According to the New York City Charter School Center, the Facilities Access Law was passed thanks, in part, to intense negotiation. That included not having the law retroactive. The Center’s CEO, James Merriman, says including all schools would have been too expensive. But even after the law was passed, the work was not over in getting all charter schools equitably funded. The Center and other charter school advocates sought to get all schools included in the law, but it took a while to get the momentum going.

“I think in the early years,” Merriman explained, “people thought the deal had been done, and that was the deal. So it’s taken a while to gain support and for people to understand the issue. And so here we are today, thankfully. Obviously, we have to do the hard work of bringing other people on board and getting this passed.”

Merriman adds that the pandemic and the changing New York governors were part of the reason why support to change the law took a decade.

With the law both in the state Senate and the Assembly, relief, and hope may be on the horizon. However, legislation takes time, usually three to three and a half years on average, according to Sepulveda. What can be done to ensure the legislation stays afloat during that time?

“You need to lobby your members on the committees, reach out to parents and other electeds,” Sepulveda said. “Definitely speak with [Governor Hochul’s] team.”

Sepulveda also believes reaching out to Mayor Eric Adams and the City Council would be needed since the city foots most of the bill when it comes to budgeting for charter schools.

Merriman says the Center will be working with school leaders where they will tell their stories on how the law from 2014 has prevented them from giving their students an education and school services that could benefit from.

“What that translates into is,” Merriman says, “instead of hiring teachers and social workers, and providing more services for students, they have to divert some of their funding to pay for the building. Because you don’t have school without a school building.”

McQueen Taylor points to the hundreds of parents who traveled to Albany to mark 25 years of charter schools in New York City. She believes this is proof that parents are aware of their schools’ needs and are ready to campaign for the bill’s passing.

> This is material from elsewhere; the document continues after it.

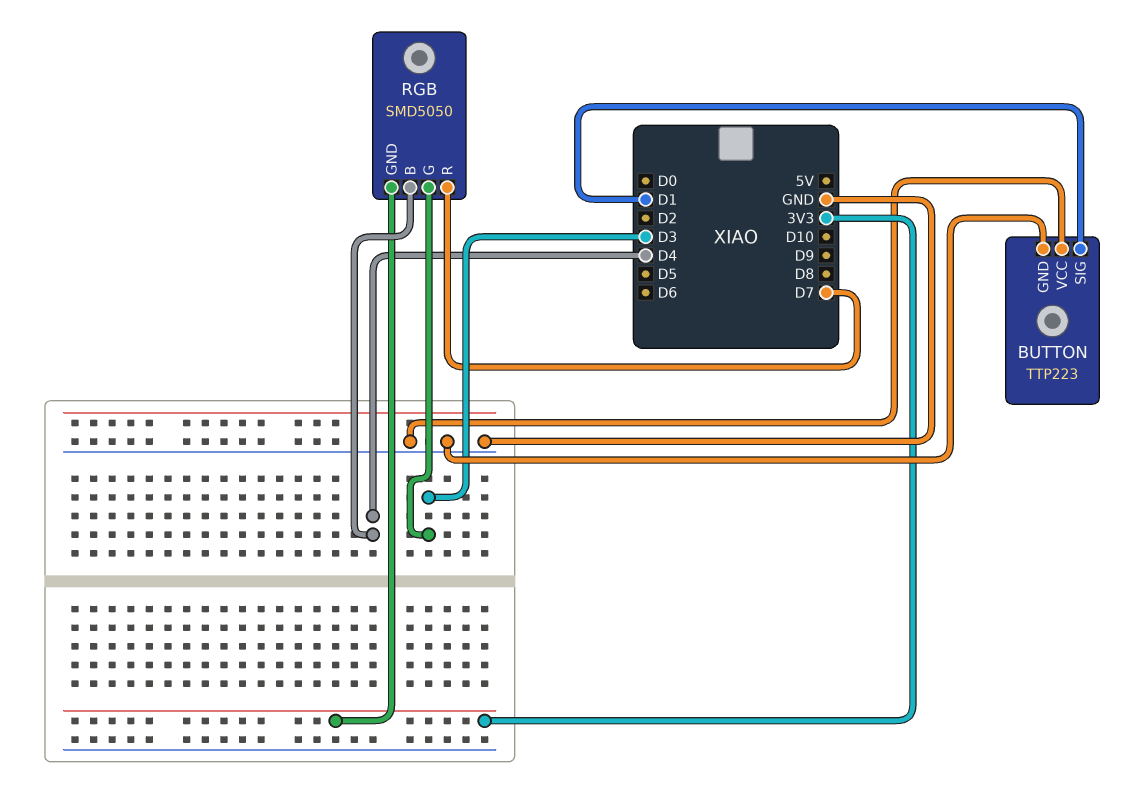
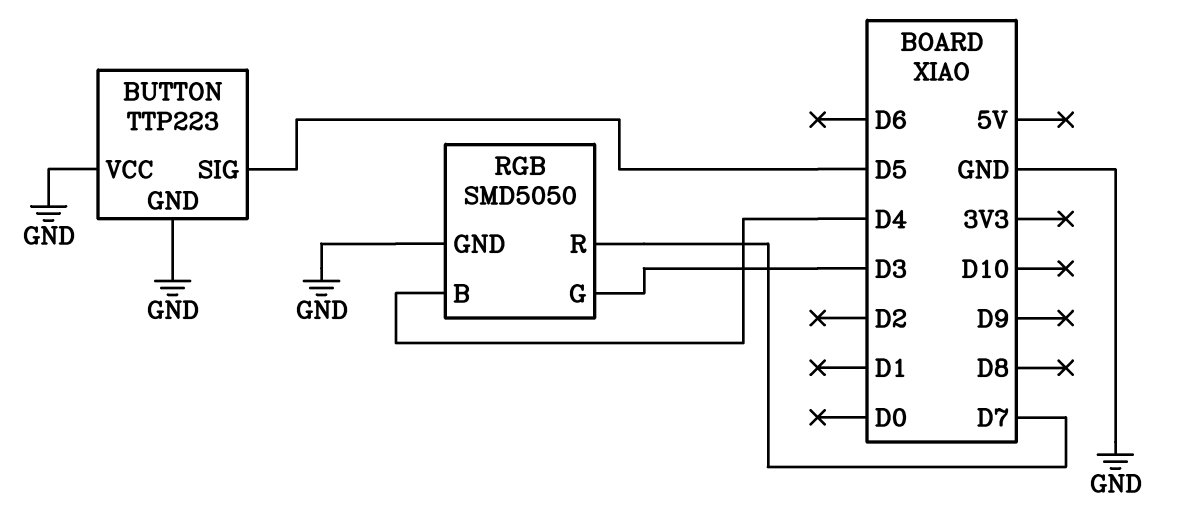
BUTTON pin SIG: D1 -> D5
RGB pin GND: 3V3 -> GND

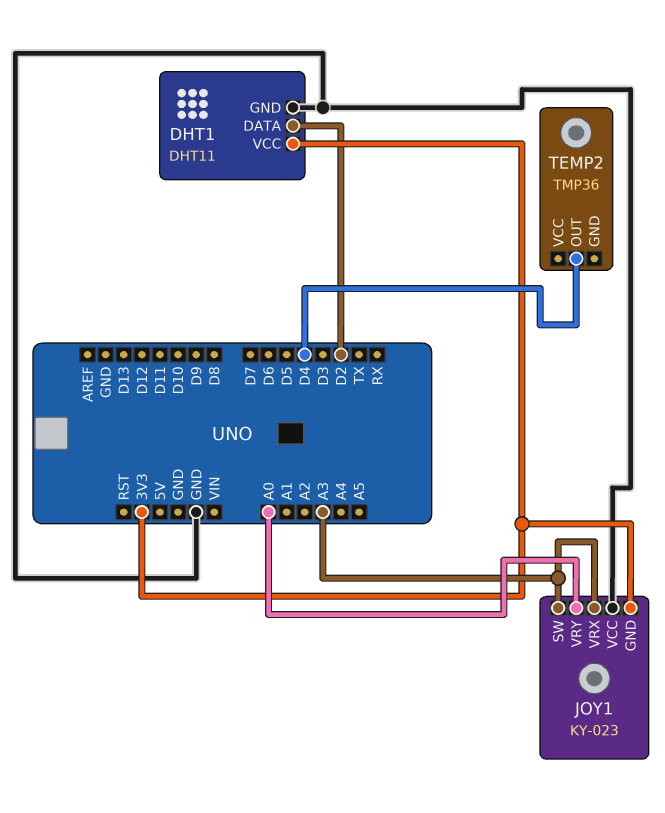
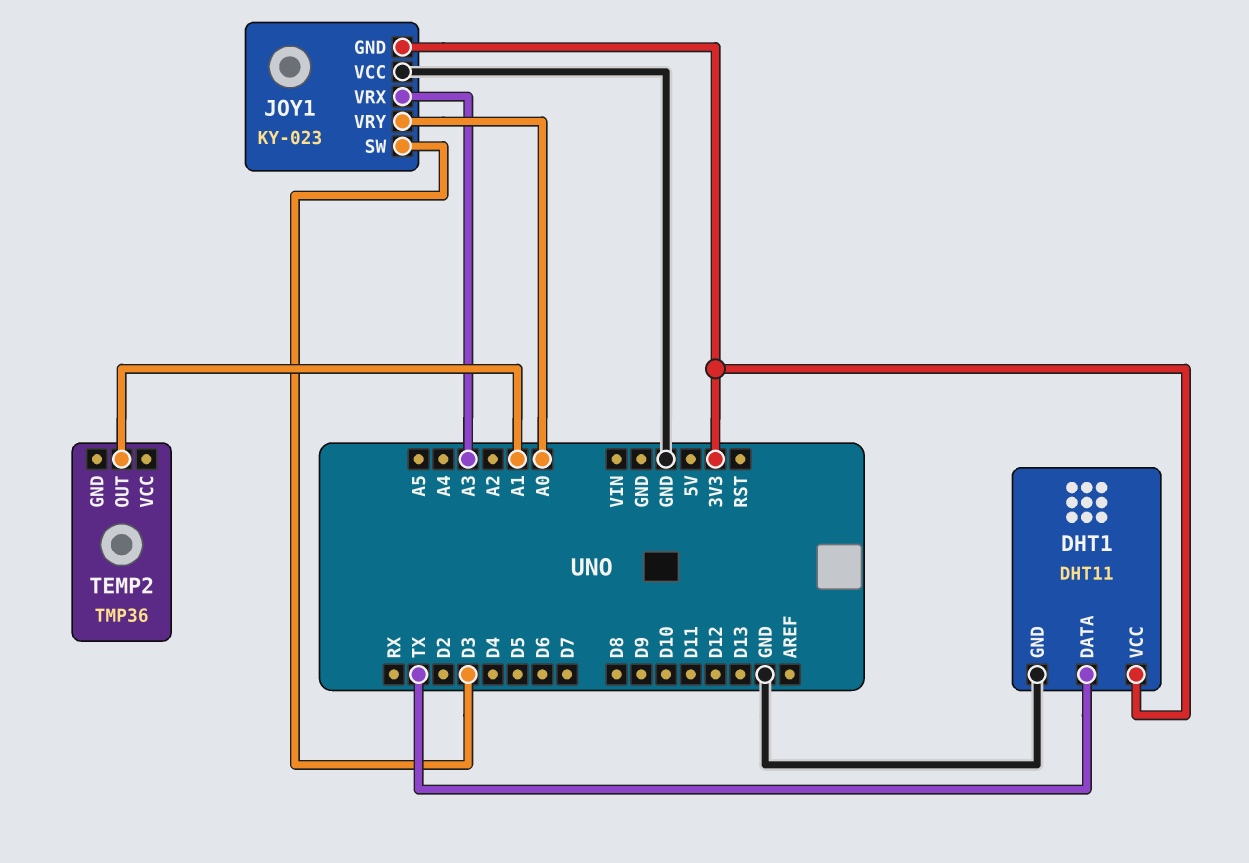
DHT1 pin DATA: D2 -> TX
JOY1 pin SW: A3 -> D3
TEMP2 pin OUT: D4 -> A1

“They don’t want their dollars that are supposed to be going towards their education towards paying rent,” she says. “So parents are really educating their legislators and their representatives about this and getting them to take action on this bill.”

Ortiz is planning to have her school write letters and post videos on social media to gain more support for the bill. Maybe a rally during a school performance will happen. While she hasn’t met with Sepulveda and  Zaccaro Jr., Ortiz says her door is always open. She also dreams about what she can do if the bill is passed and her budget is free to spend it on anything but rent.

“I could give my teachers significant raises,” Ortiz said. “I want to update Chromebooks like an iPad. And because we pay rent, those other things we sacrifice, updating technology in the classrooms, we have smart boards. Yes, we’ve done well. But imagine what we could do if we were given equitable funding.”